2.4.2 in HA mode NBNS storm kills wan
-
That looks fine.
You'll need to either stop accepting that traffic into the LAN ports or trace it and figure out what is reflecting it. Before accepting a workaround I would try to isolate the actual cause if for no other reason than understanding what the issue actually is.
One thing to note is that with the pass source any rule on NAT_LAN, the router has no idea that 172.222.22.255 is a broadcast address because it has no netmask to reference. .255 is a valid last-octet on, say, a /22. If the "broadcast" arrives addressed to the NAT_LAN interface, it should be forwarded.
Are the NAT_LAN interfaces in promiscuous mode or something for some reason?
Have you done any pcaps?
I'd pcap on LAN - you only need enough to see what is looping/reflecting. I'd set the packet counter to 1000 or something.
Then I'd pcap on WAN, same thing.
You'll probably need to look at the MAC addresses, etc.
It would be best to capture the same test on both interfaces at the same time but without managed switches and mirror ports you'll have to start at least one of the captures manually in the shell.
You can start one and ps axww | grep tcpdump to see the commands that are run for each interface.
-
So here is what I did.
Tested this and captured on LAN interfaces, then on WAN.
Those are attached, just remove .txt if you want to view them.Turned off the policy route but that made no difference for this problem.
Then I changed the LAN rule to only accept traffic from our 172.22.22.0/23 network.

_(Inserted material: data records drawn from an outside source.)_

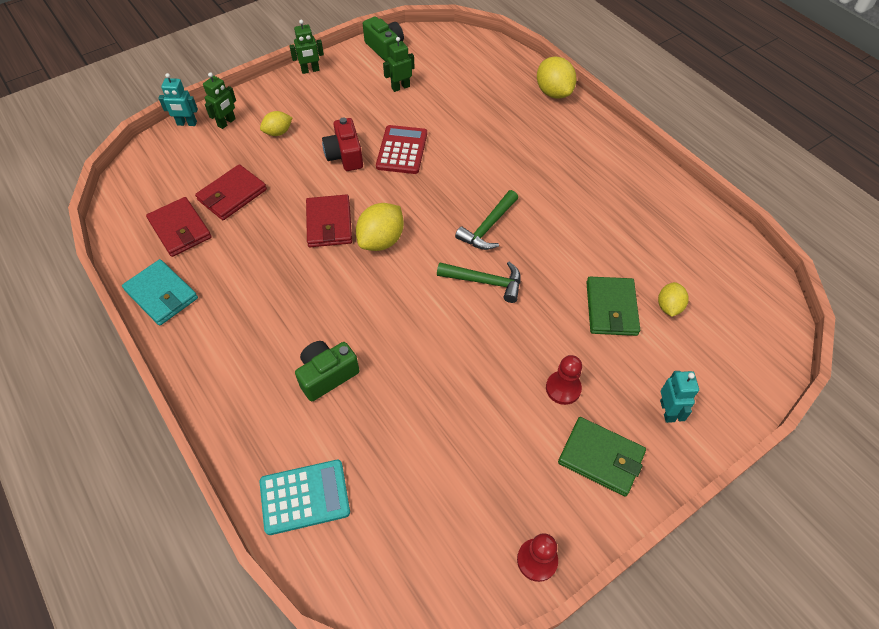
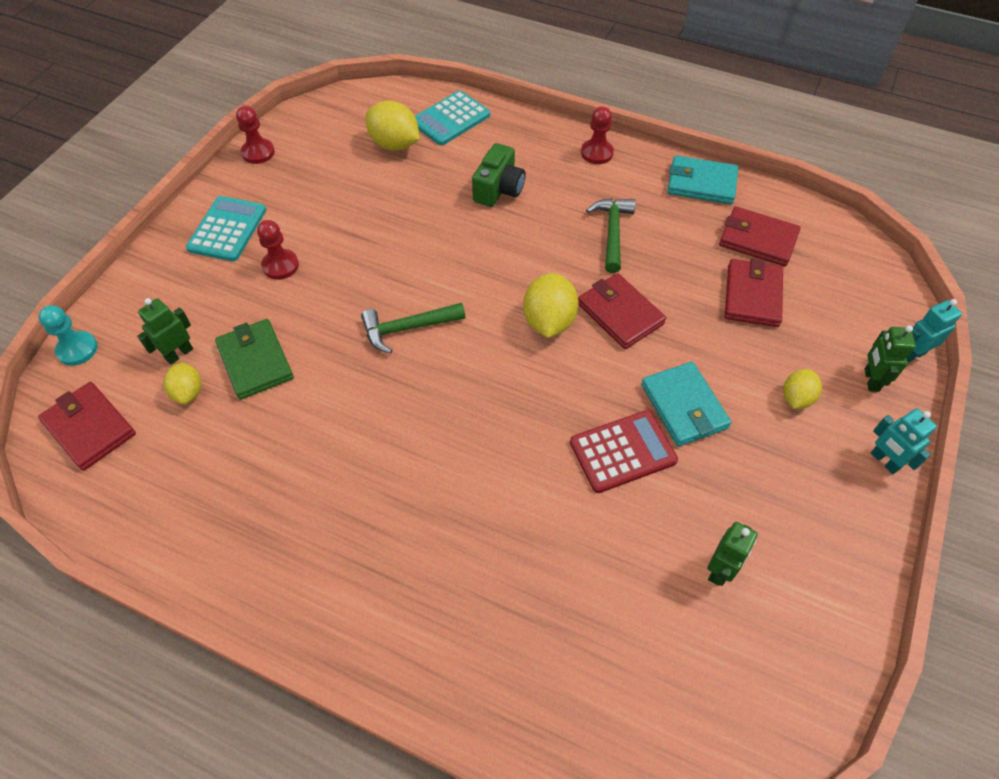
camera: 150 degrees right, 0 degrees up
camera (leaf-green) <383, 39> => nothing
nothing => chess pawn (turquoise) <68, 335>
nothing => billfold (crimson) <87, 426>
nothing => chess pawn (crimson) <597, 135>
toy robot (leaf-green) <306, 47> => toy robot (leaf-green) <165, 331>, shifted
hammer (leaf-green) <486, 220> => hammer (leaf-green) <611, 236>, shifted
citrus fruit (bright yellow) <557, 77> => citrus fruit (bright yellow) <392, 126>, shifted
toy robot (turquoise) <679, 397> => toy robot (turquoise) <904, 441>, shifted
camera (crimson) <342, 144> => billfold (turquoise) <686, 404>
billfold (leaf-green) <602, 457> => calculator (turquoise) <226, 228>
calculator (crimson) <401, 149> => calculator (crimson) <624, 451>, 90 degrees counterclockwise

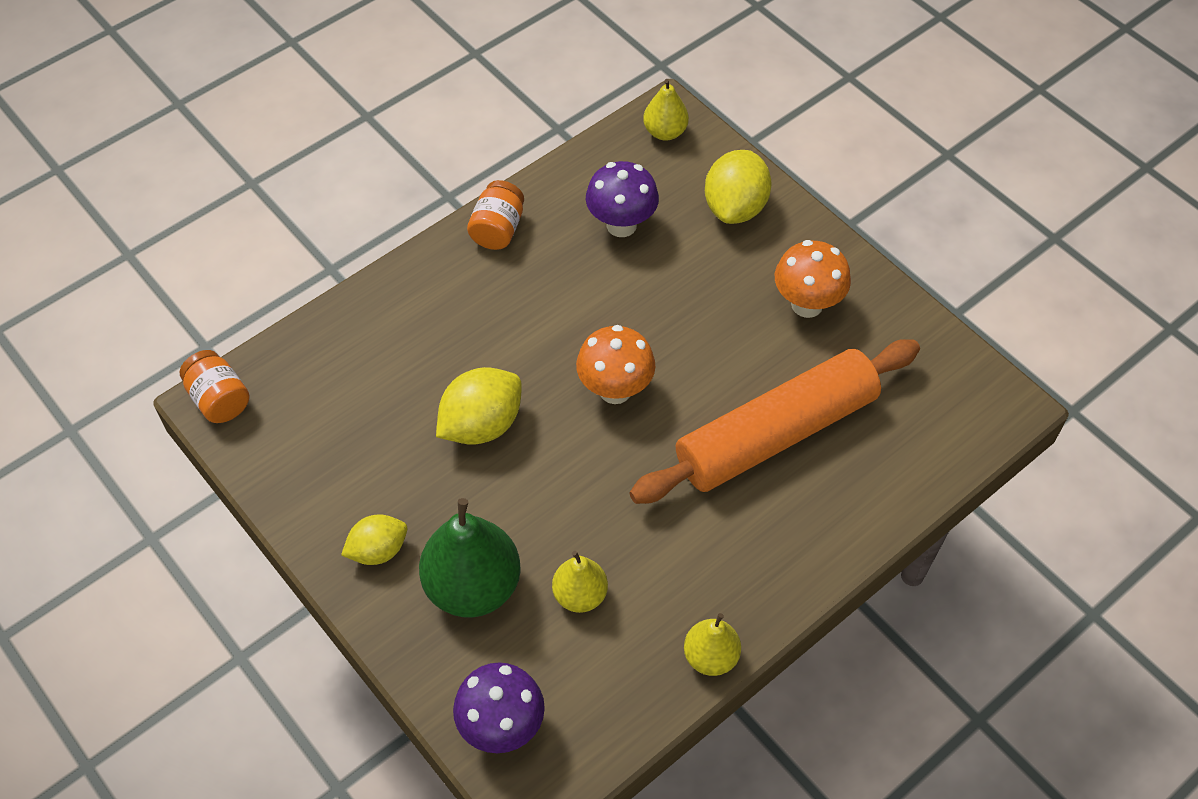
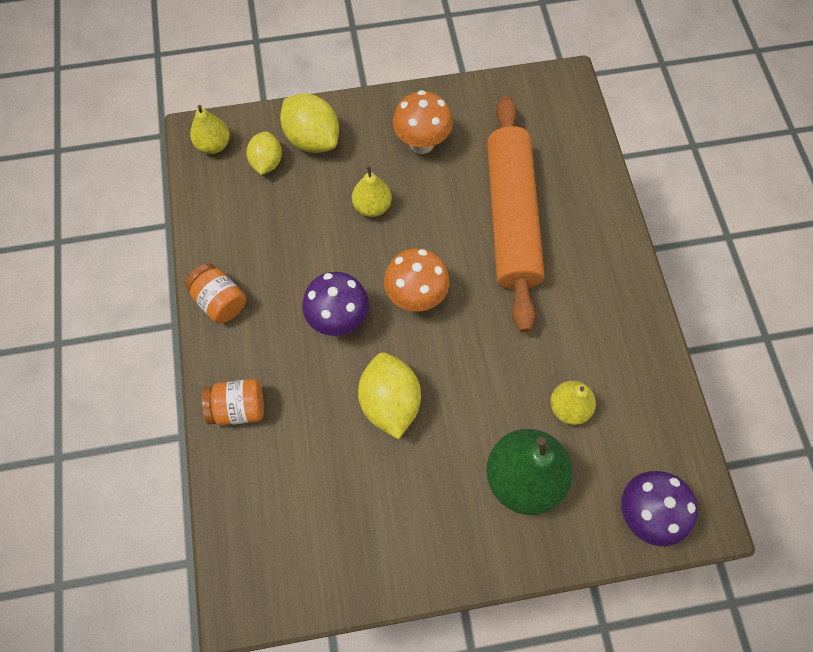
camera: 60 degrees left, 10 degrees up
jam jar (orange-coloured) <214, 386> => jam jar (orange-coloured) <233, 402>, shifted
citrus fruit (bright yellow) <374, 539> => citrus fruit (bright yellow) <264, 153>, shifted
mushroom (purple) <622, 199> => mushroom (purple) <335, 304>, shifted
pear fruit (bright yellow) <712, 644> => pear fruit (bright yellow) <372, 191>, shifted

That seems to have fixed it.But I still have the policy routes disabled but not sure I really need them.
I thought I got that from the HA setup but cant recall where and why.So I think this is a temporary fix but not sure of the consequence of disabling the rule yet.
[capture_ fw1_WAN_failure.cap.txt](/public/imported_attachments/1/capture_ fw1_WAN_failure.cap.txt)
capture_fw2_WAN_failure.cap.txt
capture_fw1_novpn_no_pr_failure.cap.txt
capture_fw2_novpn_nopr_failure.cap.txt -
These MAC addresses are reflecting the bad Src: 172.222.22.92, Dst: 172.222.23.255 traffic that gets irresponsibly put out on WAN back and forth. Fix that and you fix your problem.
00:a0:d1:ea:eb:f4
00:26:6c:f1:ff:d0Where is this? OVH or something?
-
Thats the VM that we use for this testing.
Its a Windows 2012 server that we just changed the IP to create this situation.
It is sitting on the Hyper-V cluster.The problem is that if we by accident types in 172.222.x.x instead of 172.22.x.x it creates the storm.
We discovered that when one of the guys made exactly that mistake.It does not happen if we turn off backup firewall, or disable the LAN side of the backup firewall.
The way we make the storm stop is to correct the IP and disable the WAN NIC on primary firewall.I changed the rules for the LAN sections to only allow 172.22.22.x/23, that is the subnet we are using.
I also removed the policy by pass rule that you see in the image attached before. Not sure why its there and if its needed. -
Why is that MAC address in a pcap on WAN then? Seems you have some sorting out to do there. inside MAC addresses should never be on the WAN layer 2.
-
Why is that MAC address in a pcap on WAN then? Seems you have some sorting out to do there. inside MAC addresses should never be on the WAN layer 2.
Thats what all of this has been about.
Trying to sort that out. -
Hint: It's not pfSense.
-
Hint: It's not pfSense.
Please explain how it can't be pfsense.
Look at my network drawing.2 dumb switches not connected to each other.
2 pfsense boxes
1 dumb hub.The switches not connect to each other.
pfsense boxes are connected to switches via 2 wan interfaces.
pfsense boxes are connected to the dumb hub with 2 lan interfaces.Only other devices involved is a laptop connected to the hub.
Since the switches/hub has NO connection between them, how can it not be pfsense?
Only thing that connects all the devices together is pfsense boxes.
primary pfsense is connected to switch 1 via wan
primary pfsense is connected to switch 2 via wan
primary pfense is connected to hub via lan.backup pfsense is connected to switch 1 via wan
backup pfsense is connected to switch 2 via wan
backup pfense is connected to hub via lan. -
pfSense will not put an inside MAC address on the outside without a bridge interface. period. Check your layer 2.
-
There are no physical connection between any of the 3 switches.
2 of them is dumb netgear switches I purchased for this testing.
The hub is something very old and retired.Only physical connection between them is via pfsense so I am a loss when you are saying its not pfsense.
Thank you for all your help, I really appreciate your input even if I am a bit confused.
-
All I can say is check again. It is pretty much impossible to have an inside MAC address on a WAN pcap without some sort of layer 2 connectivity between inside and outside.